# WORK TO BE COMPLETED:
To complete the exercise, repeat every record exactly as it stands.

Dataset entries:
■ ■ ■ ■
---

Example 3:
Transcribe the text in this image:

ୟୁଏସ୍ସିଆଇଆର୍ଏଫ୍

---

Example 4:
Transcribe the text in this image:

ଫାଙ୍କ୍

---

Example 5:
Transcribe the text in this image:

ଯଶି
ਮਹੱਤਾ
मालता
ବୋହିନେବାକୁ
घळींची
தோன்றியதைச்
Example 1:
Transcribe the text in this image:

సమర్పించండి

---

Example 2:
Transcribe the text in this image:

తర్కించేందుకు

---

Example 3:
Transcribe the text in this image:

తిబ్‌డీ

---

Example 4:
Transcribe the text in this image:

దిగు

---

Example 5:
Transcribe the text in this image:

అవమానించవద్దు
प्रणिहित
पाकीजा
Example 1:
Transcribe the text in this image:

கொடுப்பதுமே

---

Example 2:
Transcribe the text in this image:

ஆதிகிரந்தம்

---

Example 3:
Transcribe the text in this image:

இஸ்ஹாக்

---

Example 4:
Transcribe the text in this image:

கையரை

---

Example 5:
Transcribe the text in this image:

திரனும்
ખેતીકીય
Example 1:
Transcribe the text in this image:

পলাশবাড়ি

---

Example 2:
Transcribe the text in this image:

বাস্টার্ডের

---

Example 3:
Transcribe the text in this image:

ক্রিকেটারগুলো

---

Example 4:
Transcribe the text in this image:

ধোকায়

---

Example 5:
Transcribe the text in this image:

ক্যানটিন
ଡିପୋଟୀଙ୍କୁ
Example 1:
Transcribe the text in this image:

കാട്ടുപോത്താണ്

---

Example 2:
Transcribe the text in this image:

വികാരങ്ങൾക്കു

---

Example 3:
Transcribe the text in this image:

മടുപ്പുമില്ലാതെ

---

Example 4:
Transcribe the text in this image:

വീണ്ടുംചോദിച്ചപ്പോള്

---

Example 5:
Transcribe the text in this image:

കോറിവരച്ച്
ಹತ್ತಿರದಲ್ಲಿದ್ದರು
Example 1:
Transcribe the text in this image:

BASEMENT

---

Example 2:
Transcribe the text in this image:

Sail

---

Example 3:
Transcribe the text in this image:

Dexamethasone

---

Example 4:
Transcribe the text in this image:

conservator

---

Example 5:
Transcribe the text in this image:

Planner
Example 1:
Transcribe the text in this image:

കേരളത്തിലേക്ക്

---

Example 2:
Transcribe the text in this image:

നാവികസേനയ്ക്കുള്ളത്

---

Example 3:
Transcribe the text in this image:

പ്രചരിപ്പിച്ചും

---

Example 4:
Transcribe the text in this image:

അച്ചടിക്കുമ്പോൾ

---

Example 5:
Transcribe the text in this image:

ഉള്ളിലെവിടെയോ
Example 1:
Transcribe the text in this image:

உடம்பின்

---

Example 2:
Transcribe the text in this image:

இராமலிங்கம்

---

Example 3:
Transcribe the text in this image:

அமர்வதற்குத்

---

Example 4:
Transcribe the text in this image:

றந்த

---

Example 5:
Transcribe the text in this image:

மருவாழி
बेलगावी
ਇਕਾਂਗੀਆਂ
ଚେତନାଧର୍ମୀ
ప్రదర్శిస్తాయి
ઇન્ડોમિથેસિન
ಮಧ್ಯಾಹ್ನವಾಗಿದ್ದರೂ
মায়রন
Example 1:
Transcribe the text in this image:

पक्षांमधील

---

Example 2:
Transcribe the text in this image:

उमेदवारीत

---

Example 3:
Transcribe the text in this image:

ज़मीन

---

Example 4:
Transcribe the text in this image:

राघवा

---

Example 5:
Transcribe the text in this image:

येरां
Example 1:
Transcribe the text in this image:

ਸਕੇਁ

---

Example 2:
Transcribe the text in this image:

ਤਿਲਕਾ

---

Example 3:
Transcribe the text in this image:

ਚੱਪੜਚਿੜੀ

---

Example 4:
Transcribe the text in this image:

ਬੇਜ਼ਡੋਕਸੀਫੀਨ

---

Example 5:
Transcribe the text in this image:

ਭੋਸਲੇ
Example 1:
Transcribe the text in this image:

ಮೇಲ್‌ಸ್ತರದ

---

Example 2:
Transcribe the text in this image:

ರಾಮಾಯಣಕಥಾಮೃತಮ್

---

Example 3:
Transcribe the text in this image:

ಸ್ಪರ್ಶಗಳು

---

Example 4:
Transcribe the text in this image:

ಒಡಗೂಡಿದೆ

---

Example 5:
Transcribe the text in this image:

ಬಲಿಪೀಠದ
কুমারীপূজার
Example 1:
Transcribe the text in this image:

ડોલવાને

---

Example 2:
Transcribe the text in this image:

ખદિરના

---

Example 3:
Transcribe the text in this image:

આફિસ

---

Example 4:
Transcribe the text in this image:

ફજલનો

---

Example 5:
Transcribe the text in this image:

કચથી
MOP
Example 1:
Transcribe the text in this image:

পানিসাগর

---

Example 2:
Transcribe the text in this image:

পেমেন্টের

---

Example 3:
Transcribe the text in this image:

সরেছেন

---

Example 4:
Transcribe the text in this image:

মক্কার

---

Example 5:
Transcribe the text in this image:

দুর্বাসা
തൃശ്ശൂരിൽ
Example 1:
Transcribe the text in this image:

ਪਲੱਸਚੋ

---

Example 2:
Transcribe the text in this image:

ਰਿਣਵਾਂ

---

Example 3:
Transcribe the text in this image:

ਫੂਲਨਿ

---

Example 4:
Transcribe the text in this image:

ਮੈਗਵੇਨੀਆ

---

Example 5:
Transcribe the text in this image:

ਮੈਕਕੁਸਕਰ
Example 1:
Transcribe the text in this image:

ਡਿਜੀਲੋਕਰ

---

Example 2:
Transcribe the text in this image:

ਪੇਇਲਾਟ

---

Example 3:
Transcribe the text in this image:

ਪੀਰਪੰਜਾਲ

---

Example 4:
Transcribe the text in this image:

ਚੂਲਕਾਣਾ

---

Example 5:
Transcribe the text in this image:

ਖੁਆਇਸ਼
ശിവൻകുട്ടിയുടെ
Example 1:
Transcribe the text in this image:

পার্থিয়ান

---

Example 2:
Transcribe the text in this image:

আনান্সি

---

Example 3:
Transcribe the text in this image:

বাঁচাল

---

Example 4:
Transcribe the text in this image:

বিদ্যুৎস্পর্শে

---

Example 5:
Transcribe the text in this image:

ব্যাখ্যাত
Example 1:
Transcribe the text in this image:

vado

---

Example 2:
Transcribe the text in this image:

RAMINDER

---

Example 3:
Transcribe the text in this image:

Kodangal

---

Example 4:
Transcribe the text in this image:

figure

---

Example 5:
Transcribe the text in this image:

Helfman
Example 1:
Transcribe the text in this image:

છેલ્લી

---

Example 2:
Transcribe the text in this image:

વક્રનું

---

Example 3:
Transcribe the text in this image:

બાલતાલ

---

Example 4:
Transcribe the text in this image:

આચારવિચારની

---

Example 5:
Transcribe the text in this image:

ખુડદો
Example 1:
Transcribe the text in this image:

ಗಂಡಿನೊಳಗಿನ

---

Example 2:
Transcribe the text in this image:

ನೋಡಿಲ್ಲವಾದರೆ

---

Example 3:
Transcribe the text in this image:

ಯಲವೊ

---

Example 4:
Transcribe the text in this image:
■ ■ ■ ■
# OUTPUT FOR THIS EXERCISE:
---

Example 3:
Transcribe the text in this image:

ୟୁଏସ୍ସିଆଇଆର୍ଏଫ୍

---

Example 4:
Transcribe the text in this image:

ଫାଙ୍କ୍

---

Example 5:
Transcribe the text in this image:

ଯଶି
ਮਹੱਤਾ
मालता
ବୋହିନେବାକୁ
घळींची
தோன்றியதைச்
Example 1:
Transcribe the text in this image:

సమర్పించండి

---

Example 2:
Transcribe the text in this image:

తర్కించేందుకు

---

Example 3:
Transcribe the text in this image:

తిబ్‌డీ

---

Example 4:
Transcribe the text in this image:

దిగు

---

Example 5:
Transcribe the text in this image:

అవమానించవద్దు
प्रणिहित
पाकीजा
Example 1:
Transcribe the text in this image:

கொடுப்பதுமே

---

Example 2:
Transcribe the text in this image:

ஆதிகிரந்தம்

---

Example 3:
Transcribe the text in this image:

இஸ்ஹாக்

---

Example 4:
Transcribe the text in this image:

கையரை

---

Example 5:
Transcribe the text in this image:

திரனும்
ખેતીકીય
Example 1:
Transcribe the text in this image:

পলাশবাড়ি

---

Example 2:
Transcribe the text in this image:

বাস্টার্ডের

---

Example 3:
Transcribe the text in this image:

ক্রিকেটারগুলো

---

Example 4:
Transcribe the text in this image:

ধোকায়

---

Example 5:
Transcribe the text in this image:

ক্যানটিন
ଡିପୋଟୀଙ୍କୁ
Example 1:
Transcribe the text in this image:

കാട്ടുപോത്താണ്

---

Example 2:
Transcribe the text in this image:

വികാരങ്ങൾക്കു

---

Example 3:
Transcribe the text in this image:

മടുപ്പുമില്ലാതെ

---

Example 4:
Transcribe the text in this image:

വീണ്ടുംചോദിച്ചപ്പോള്

---

Example 5:
Transcribe the text in this image:

കോറിവരച്ച്
ಹತ್ತಿರದಲ್ಲಿದ್ದರು
Example 1:
Transcribe the text in this image:

BASEMENT

---

Example 2:
Transcribe the text in this image:

Sail

---

Example 3:
Transcribe the text in this image:

Dexamethasone

---

Example 4:
Transcribe the text in this image:

conservator

---

Example 5:
Transcribe the text in this image:

Planner
Example 1:
Transcribe the text in this image:

കേരളത്തിലേക്ക്

---

Example 2:
Transcribe the text in this image:

നാവികസേനയ്ക്കുള്ളത്

---

Example 3:
Transcribe the text in this image:

പ്രചരിപ്പിച്ചും

---

Example 4:
Transcribe the text in this image:

അച്ചടിക്കുമ്പോൾ

---

Example 5:
Transcribe the text in this image:

ഉള്ളിലെവിടെയോ
Example 1:
Transcribe the text in this image:

உடம்பின்

---

Example 2:
Transcribe the text in this image:

இராமலிங்கம்

---

Example 3:
Transcribe the text in this image:

அமர்வதற்குத்

---

Example 4:
Transcribe the text in this image:

றந்த

---

Example 5:
Transcribe the text in this image:

மருவாழி
बेलगावी
ਇਕਾਂਗੀਆਂ
ଚେତନାଧର୍ମୀ
ప్రదర్శిస్తాయి
ઇન્ડોમિથેસિન
ಮಧ್ಯಾಹ್ನವಾಗಿದ್ದರೂ
মায়রন
Example 1:
Transcribe the text in this image:

पक्षांमधील

---

Example 2:
Transcribe the text in this image:

उमेदवारीत

---

Example 3:
Transcribe the text in this image:

ज़मीन

---

Example 4:
Transcribe the text in this image:

राघवा

---

Example 5:
Transcribe the text in this image:

येरां
Example 1:
Transcribe the text in this image:

ਸਕੇਁ

---

Example 2:
Transcribe the text in this image:

ਤਿਲਕਾ

---

Example 3:
Transcribe the text in this image:

ਚੱਪੜਚਿੜੀ

---

Example 4:
Transcribe the text in this image:

ਬੇਜ਼ਡੋਕਸੀਫੀਨ

---

Example 5:
Transcribe the text in this image:

ਭੋਸਲੇ
Example 1:
Transcribe the text in this image:

ಮೇಲ್‌ಸ್ತರದ

---

Example 2:
Transcribe the text in this image:

ರಾಮಾಯಣಕಥಾಮೃತಮ್

---

Example 3:
Transcribe the text in this image:

ಸ್ಪರ್ಶಗಳು

---

Example 4:
Transcribe the text in this image:

ಒಡಗೂಡಿದೆ

---

Example 5:
Transcribe the text in this image:

ಬಲಿಪೀಠದ
কুমারীপূজার
Example 1:
Transcribe the text in this image:

ડોલવાને

---

Example 2:
Transcribe the text in this image:

ખદિરના

---

Example 3:
Transcribe the text in this image:

આફિસ

---

Example 4:
Transcribe the text in this image:

ફજલનો

---

Example 5:
Transcribe the text in this image:

કચથી
MOP
Example 1:
Transcribe the text in this image:

পানিসাগর

---

Example 2:
Transcribe the text in this image:

পেমেন্টের

---

Example 3:
Transcribe the text in this image:

সরেছেন

---

Example 4:
Transcribe the text in this image:

মক্কার

---

Example 5:
Transcribe the text in this image:

দুর্বাসা
തൃശ്ശൂരിൽ
Example 1:
Transcribe the text in this image:

ਪਲੱਸਚੋ

---

Example 2:
Transcribe the text in this image:

ਰਿਣਵਾਂ

---

Example 3:
Transcribe the text in this image:

ਫੂਲਨਿ

---

Example 4:
Transcribe the text in this image:

ਮੈਗਵੇਨੀਆ

---

Example 5:
Transcribe the text in this image:

ਮੈਕਕੁਸਕਰ
Example 1:
Transcribe the text in this image:

ਡਿਜੀਲੋਕਰ

---

Example 2:
Transcribe the text in this image:

ਪੇਇਲਾਟ

---

Example 3:
Transcribe the text in this image:

ਪੀਰਪੰਜਾਲ

---

Example 4:
Transcribe the text in this image:

ਚੂਲਕਾਣਾ

---

Example 5:
Transcribe the text in this image:

ਖੁਆਇਸ਼
ശിവൻകുട്ടിയുടെ
Example 1:
Transcribe the text in this image:

পার্থিয়ান

---

Example 2:
Transcribe the text in this image:

আনান্সি

---

Example 3:
Transcribe the text in this image:

বাঁচাল

---

Example 4:
Transcribe the text in this image:

বিদ্যুৎস্পর্শে

---

Example 5:
Transcribe the text in this image:

ব্যাখ্যাত
Example 1:
Transcribe the text in this image:

vado

---

Example 2:
Transcribe the text in this image:

RAMINDER

---

Example 3:
Transcribe the text in this image:

Kodangal

---

Example 4:
Transcribe the text in this image:

figure

---

Example 5:
Transcribe the text in this image:

Helfman
Example 1:
Transcribe the text in this image:

છેલ્લી

---

Example 2:
Transcribe the text in this image:

વક્રનું

---

Example 3:
Transcribe the text in this image:

બાલતાલ

---

Example 4:
Transcribe the text in this image:

આચારવિચારની

---

Example 5:
Transcribe the text in this image:

ખુડદો
Example 1:
Transcribe the text in this image:

ಗಂಡಿನೊಳಗಿನ

---

Example 2:
Transcribe the text in this image:

ನೋಡಿಲ್ಲವಾದರೆ

---

Example 3:
Transcribe the text in this image:

ಯಲವೊ

---

Example 4:
Transcribe the text in this image:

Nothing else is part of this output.